__INFORMATION PROVIDED__.
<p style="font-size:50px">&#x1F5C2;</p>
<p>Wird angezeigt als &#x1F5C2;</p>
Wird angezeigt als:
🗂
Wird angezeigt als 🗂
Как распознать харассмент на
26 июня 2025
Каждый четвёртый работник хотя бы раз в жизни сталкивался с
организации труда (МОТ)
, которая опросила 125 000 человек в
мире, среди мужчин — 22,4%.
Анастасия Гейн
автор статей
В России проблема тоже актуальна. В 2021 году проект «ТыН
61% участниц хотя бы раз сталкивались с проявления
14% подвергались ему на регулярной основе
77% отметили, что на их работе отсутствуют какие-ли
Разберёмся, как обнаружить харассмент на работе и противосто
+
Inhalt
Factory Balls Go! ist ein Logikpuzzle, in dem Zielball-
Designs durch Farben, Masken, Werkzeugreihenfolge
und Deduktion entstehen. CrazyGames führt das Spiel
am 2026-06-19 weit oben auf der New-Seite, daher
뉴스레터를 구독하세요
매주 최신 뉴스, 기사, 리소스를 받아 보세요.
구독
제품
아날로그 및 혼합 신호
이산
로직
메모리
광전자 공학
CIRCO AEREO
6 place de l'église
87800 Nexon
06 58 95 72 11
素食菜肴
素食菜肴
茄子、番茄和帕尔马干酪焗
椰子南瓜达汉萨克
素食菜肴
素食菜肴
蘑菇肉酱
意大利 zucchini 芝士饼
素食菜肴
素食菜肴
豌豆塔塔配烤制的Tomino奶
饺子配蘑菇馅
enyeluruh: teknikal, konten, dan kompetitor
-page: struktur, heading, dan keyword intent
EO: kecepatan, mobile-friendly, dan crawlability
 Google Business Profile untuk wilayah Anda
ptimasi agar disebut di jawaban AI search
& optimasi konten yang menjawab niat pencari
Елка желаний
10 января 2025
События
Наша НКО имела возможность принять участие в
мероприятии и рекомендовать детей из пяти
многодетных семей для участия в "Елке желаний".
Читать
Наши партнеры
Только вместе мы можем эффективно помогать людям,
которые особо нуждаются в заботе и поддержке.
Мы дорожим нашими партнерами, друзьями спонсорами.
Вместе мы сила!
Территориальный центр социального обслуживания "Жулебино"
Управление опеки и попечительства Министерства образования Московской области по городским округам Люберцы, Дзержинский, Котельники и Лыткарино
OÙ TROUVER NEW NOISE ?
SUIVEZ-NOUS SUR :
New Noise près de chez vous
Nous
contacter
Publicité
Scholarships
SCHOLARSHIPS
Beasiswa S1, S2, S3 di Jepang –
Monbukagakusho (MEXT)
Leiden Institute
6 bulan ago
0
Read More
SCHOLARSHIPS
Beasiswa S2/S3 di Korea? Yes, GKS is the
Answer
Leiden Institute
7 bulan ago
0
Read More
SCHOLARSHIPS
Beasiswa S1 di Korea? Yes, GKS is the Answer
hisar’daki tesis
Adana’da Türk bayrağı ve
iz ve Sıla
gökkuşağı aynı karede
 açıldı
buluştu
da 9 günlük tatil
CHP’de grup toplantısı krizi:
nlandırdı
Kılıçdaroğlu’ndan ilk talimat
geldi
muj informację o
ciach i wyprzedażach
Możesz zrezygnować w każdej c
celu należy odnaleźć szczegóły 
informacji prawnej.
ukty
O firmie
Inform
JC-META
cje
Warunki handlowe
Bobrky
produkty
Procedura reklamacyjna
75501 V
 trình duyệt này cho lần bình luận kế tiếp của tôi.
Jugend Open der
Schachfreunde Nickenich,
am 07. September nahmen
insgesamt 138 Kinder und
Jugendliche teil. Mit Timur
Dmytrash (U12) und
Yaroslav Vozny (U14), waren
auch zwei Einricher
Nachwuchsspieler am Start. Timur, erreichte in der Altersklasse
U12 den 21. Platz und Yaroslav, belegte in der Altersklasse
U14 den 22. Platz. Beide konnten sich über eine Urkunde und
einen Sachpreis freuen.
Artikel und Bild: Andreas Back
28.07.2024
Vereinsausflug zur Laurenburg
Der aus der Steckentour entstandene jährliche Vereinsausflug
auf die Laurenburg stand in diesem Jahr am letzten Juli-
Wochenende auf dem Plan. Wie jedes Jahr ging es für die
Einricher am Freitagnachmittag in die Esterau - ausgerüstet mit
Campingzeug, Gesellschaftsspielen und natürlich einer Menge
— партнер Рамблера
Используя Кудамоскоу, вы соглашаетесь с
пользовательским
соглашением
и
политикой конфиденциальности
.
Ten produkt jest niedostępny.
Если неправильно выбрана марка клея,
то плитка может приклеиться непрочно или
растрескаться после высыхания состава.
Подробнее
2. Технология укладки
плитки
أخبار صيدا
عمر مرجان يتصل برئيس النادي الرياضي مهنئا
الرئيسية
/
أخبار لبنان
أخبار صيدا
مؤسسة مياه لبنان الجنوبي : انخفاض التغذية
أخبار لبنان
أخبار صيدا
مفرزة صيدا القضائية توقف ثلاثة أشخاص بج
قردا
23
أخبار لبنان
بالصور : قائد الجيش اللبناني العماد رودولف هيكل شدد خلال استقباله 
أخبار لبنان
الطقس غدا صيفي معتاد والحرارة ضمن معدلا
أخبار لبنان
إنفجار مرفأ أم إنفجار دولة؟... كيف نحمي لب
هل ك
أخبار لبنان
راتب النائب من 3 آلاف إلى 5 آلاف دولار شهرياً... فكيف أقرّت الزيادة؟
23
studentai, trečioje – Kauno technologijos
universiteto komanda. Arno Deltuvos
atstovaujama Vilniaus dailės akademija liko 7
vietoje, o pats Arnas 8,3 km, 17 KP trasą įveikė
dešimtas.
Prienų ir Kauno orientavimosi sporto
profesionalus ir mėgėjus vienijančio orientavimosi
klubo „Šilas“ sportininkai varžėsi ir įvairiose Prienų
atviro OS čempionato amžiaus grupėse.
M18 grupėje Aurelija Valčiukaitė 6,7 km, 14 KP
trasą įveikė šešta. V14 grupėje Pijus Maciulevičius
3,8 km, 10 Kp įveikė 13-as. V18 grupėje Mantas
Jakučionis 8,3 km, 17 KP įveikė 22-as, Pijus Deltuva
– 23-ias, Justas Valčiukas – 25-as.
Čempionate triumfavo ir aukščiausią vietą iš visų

__BRIEF__.
Using the listing above, gather each line that holds the string "Jahr" and copy it.

__EXPECTED ANSWER__.
auf die Laurenburg stand in diesem Jahr am letzten Juli-
Wochenende auf dem Plan. Wie jedes Jahr ging es für die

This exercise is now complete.